▶ Parts of the exercise:
**A)** Answer these questions about the message on EMBOSS alignment output, one answer per line:
(i) What character begins the header and footer lines that EMBOSS adds?
(ii) Which version of FASTA does the source code documentation refer to?
(iii) What does the reply ask Peter to send?
**B)** Continue the message about EMBOSS alignment output from its final sentence.

▶ Extract:
********************

[emboss-dev] EMBOSS and its FASTA like alignment output

Tue Jul 21 12:06:43 UTC 2009

Peter wrote:
> Hi,
> 
> One of the many things I talked to Peter Rice about in Sweden
> was the Pearson FASTA like output from needle and water (e.g.
> what EMBOSS calls the markx10 output format), and why it
> includes the EMBOSS header and footer lines (which start with
> a # character), which are not present in real FASTA output.
> 
> Biopython can parse the pairwise -m 10 output from Bill
> Pearson's FASTA tools, so in theory we (Biopython) should
> be able to parse the markx10 output from EMBOSS needle
> and water. We could probably cope with the extra header
> and footer, but I think it would be best if EMBOSS could
> produce something more closely matching the real FASTA
> output. Unfortunately, it appears to be more than just the
> headers which upset our parser - even ignoring them,
> EMBOSS markx10 output still looks rather different to
> (current) FASTA -m 10 output. Was the markx10 output
> mimicking a particular (old) version of the FASTA tools?

The source code documentation refers to FASTA 3.4 which may be the last
time I took a detailed look at the FASTA alignment outputs.

Can you send us some example files so we can check for the significant
differences?

We plan to install all the bio* projects so it would be helpful to have
a set of biopython parser scripts we can use to test locally. We can add
them to our routine QA tests and flag up changes as soon as they appear.

********************

▶ Excerpted records:
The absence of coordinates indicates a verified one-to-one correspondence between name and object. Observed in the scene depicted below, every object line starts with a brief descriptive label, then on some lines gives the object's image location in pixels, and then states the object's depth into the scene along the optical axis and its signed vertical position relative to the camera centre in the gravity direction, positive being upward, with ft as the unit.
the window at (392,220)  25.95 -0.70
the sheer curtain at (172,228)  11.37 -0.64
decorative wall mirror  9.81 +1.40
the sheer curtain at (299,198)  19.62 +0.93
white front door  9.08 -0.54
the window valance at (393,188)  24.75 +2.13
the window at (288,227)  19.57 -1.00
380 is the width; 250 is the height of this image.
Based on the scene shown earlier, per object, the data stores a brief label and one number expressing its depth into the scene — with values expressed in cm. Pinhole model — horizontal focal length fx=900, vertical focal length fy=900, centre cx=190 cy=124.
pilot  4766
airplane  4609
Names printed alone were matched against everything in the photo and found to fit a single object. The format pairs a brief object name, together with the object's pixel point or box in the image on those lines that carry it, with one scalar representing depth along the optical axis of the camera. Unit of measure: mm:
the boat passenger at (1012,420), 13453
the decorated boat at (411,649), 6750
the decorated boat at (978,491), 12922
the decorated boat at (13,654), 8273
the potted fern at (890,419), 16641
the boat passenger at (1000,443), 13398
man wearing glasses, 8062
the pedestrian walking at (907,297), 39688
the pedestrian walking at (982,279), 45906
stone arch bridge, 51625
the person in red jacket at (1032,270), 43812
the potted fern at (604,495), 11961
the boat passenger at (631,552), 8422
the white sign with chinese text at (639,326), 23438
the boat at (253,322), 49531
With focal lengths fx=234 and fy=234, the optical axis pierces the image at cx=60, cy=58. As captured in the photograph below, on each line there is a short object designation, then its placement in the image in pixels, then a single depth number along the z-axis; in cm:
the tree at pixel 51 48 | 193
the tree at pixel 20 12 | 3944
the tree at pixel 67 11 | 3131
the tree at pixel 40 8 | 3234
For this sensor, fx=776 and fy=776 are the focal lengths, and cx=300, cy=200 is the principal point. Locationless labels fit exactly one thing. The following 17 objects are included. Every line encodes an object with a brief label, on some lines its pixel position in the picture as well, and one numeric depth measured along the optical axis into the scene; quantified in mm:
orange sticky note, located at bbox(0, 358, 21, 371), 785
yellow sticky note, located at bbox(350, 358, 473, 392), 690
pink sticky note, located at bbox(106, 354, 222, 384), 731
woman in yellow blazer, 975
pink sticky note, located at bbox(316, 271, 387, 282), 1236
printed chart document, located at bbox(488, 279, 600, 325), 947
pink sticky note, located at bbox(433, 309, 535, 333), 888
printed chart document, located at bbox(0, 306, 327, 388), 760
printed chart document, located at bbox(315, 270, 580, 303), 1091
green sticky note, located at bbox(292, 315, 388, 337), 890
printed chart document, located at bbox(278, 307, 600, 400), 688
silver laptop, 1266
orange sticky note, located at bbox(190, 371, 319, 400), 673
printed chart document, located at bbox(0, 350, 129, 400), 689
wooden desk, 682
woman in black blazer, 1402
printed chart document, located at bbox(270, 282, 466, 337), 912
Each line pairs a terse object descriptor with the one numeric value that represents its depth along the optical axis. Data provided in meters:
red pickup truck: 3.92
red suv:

********************

▶ Exercise responses:
**A)**
(i) The # character.
(ii) FASTA 3.4.
(iii) Some example files.

**B)**
> Peter R. did say it would be simple to turn off this header and
> footer output, so I thought I would try this myself. It looks like
> this is handled in file ajax/ajalign.c by function alignWriteMark,
> but I don't see a switch to disable the headers and footers.

You correctly found how to turn off the header. The footer is reported
for anything except pure sequence output.

For the next release I will add attributes to the list of alignment
formats to say whether the header and footer are needed. That will allow
us better control and reporting.

Meanwhile, we are very happy to standardise the markx* outputs to make
them easier to parse. Biopython is the first project to report problems
with this. There are alternatives - specifying -aformat and using some
other alignment format for all applications - but we like to conform and
will do our best to fir what parsers expect.

Also, of course, once we know we are being parsed we will do our best
not to let the output change.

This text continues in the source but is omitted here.